Written task: Search the data for the string "count" and copy each line where it turns up.

Electronics engineering source data:
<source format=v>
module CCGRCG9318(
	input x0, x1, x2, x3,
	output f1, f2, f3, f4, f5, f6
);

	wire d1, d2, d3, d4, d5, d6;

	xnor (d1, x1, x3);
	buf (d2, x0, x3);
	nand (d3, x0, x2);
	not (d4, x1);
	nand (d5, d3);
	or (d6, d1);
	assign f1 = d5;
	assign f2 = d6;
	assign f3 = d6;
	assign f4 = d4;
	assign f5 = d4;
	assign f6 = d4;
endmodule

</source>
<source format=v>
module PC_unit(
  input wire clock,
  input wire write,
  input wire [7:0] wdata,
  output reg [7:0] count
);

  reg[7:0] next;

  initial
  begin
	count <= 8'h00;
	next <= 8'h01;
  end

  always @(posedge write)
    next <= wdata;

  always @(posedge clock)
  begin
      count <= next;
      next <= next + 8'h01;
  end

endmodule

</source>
--
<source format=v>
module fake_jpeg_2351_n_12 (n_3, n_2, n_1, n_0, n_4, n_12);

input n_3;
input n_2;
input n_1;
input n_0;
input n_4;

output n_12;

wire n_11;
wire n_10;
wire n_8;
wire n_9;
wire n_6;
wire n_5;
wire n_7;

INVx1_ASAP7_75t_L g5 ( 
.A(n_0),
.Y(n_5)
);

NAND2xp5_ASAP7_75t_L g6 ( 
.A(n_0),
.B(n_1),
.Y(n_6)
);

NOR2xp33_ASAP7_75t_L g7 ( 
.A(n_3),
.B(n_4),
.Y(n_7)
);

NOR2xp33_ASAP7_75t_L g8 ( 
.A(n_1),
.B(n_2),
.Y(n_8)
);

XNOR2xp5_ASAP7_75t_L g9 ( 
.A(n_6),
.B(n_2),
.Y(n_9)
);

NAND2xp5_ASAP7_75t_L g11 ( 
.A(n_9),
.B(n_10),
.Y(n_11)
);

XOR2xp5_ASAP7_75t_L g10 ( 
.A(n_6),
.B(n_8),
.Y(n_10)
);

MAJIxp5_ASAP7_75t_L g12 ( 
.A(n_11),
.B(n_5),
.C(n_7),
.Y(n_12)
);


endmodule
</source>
...
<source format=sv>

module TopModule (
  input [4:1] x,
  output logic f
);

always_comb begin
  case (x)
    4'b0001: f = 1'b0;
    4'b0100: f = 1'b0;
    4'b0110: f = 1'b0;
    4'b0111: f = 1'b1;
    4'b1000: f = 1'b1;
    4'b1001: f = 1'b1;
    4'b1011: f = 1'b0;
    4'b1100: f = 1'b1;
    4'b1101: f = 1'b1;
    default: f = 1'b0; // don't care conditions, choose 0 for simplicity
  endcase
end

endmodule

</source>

Response:
  output reg [7:0] count
	count <= 8'h00;
      count <= next;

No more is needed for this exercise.